Text provided section start

Ancient Racer said...

I was at the race and I watched the replay on the Deuce this morning and I agree with most commenters and JD the broadcast was pretty good with the drawback being the tight shot fetish and this is compared with having watched it in person.

Of the four races since Wednesday I have to say, however, the Cup race was the slowest starter, but after a couple hundred laps the field settled in and some real racing began. The other three Divisions who competed on the track went, at least to my eye, balls out from Green with the heart stopping moment coming in the Modified race pigpile. When that occurred I thanked god for closed cockpits and it reconfirmed to me the lack of wisdom of Indycar open wheelers running on cookie cutter or smaller tracks built for stock cars.

My other thought on the Cup race is this: I would be, were I David Ragan, one hell of a lot more scared of what might happen in the future than I would be if I were Matt Kenseth. Not that I am unmindful of what getting the evil eye from Tony Stewart might mean, but I sure am a lot more leery about what getting the same thing from a 100 lb girl does. Perhaps it is because I am a man....

Lastly a note on the track changes. There was much talk and object evidence of the lack of grip at the top of the track where the 3 degrees were milled down and being the curious sort during a quiet period I went to look at what had been done. Sure enough what it looked like was what a street looks like when the milling machine has been there during a resurfacing job. There were grooves aligned in the direction of travel of the machine and the cars. Now, I am no engineer, but it seemed to my pea brain that the grooves, not the elimination of the 3 degrees, was the problem to the extent there was a problem. There simply was less surface for the tires to interact with and that meant less grip and it meant the area would have little chance or rubbering in. In other words, I think leaving the grooves was not something I would have done and the next time I own the track I promise to fix that.

Anonymous said...

One thing I found troubling was the Chase color coding on the scoring crawl.

At a couple points in the race when Joey Logano and Carl Edwards were leading, that win would have put them in the Chase as a wild card 'if the race ended now', but they never showed up in green. Newman and Busch bounced back and forth as the second wild card on the crawl, but the production truck's programming deglected updating the wild card standings to take into account a win in progress.

It reminded me of TNT at Richmond during the first Chase in '04, when their crawl used similar coding but they neglected to factor in the 400-point rule, which Allen Bestwick had to apologize for on the air when the points leader crashed and it became a major possibility.

If you're going to color code the crawl the whole race instead of just providing sporadic Chase standings updates at least be accurate with it, sheesh.

Text provided section end
Dataset extract section start

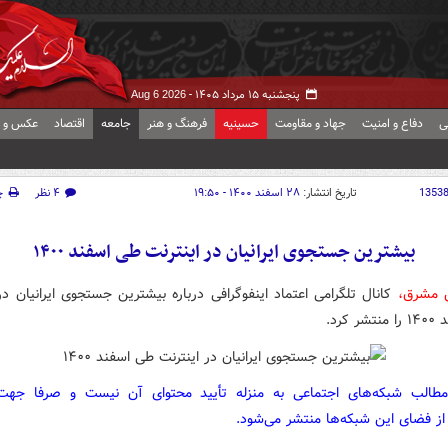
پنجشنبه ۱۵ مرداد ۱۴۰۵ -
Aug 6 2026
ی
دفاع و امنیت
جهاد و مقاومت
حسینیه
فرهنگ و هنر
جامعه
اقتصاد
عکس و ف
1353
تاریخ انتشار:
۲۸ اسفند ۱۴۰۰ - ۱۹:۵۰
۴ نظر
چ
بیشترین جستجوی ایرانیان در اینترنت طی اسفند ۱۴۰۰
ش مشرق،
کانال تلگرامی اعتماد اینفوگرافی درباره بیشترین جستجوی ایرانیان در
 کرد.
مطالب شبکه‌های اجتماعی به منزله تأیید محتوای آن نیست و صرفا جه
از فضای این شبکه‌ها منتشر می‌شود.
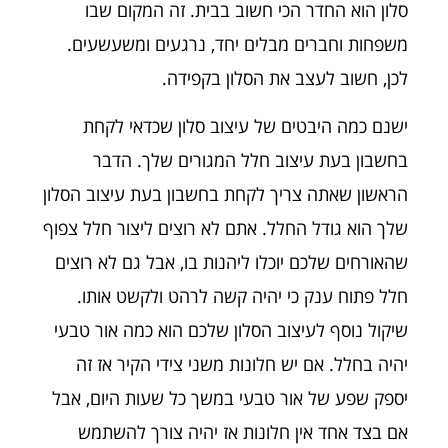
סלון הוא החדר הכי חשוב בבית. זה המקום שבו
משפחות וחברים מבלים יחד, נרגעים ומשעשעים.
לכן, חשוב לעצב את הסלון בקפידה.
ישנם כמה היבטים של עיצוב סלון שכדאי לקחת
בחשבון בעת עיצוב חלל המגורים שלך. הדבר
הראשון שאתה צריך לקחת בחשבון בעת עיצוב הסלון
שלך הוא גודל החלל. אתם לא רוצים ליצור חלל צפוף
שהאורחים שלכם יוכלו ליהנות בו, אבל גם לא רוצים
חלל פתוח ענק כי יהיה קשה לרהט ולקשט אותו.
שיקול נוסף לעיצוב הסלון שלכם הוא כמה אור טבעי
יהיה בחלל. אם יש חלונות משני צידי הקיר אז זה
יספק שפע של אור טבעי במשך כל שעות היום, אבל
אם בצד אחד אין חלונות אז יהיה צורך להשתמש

Dataset extract section end

▶ **Task instructions**:
1 – In the comments on the race broadcast, please rewrite the paragraph beginning "Lastly a note on the track changes" as a short bulleted list that keeps its main facts.
2 – Carry on the comments about the race broadcast from the point where they stop.

▶ **Responses to the tasks**:
1 –
- There was much talk and visible evidence of poor grip at the top of the track, where the 3 degrees were milled down.
- During a quiet period, the commenter went to look and found it resembled a street during a resurfacing job, with grooves running in the direction of travel of the machine and the cars.
- The commenter, admittedly no engineer, blamed the grooves rather than the elimination of the 3 degrees: less surface for the tires meant less grip and little chance for the area to rubber in.
- The commenter would not have left the grooves and promises to fix them "the next time I own the track."

2 –
Anonymous said...

If you like follow the leader racing for most of the race, then it was a good race. They should realize that the in car, bumper cam, etc just does not get it for tv fans. Was the most awful Bristol show I have ever seen. No passing hardly and a one line parade most of the show. Hard to watch and hard to ignore them showing useless shots of their favorite ones.

Thanks

Sally said...

the thing I saw in the race last night was intensity...which has been sorely lacking since the 'chase' happened. I thought Biffle's comment was dead on. If the single groove is on the bottom, when you bump someone out of the way, they have someplace to go...up the track. When the preferred groove is against the wall, they end up IN the wall. If the camreas had managed to follow the action as it unfolded and cover more than just the front of the field, the race would have made more sense. Thank goodness for AB keeping an eye on the actual race, because the 'director' certainly didn't.

Daly Planet Editor said...

Just a reminder to those readers who are new to TDP.

We discuss how the races were covered by TV. In doing so, we mention the type of racing and the intensity, but this blog is not about the races themselves.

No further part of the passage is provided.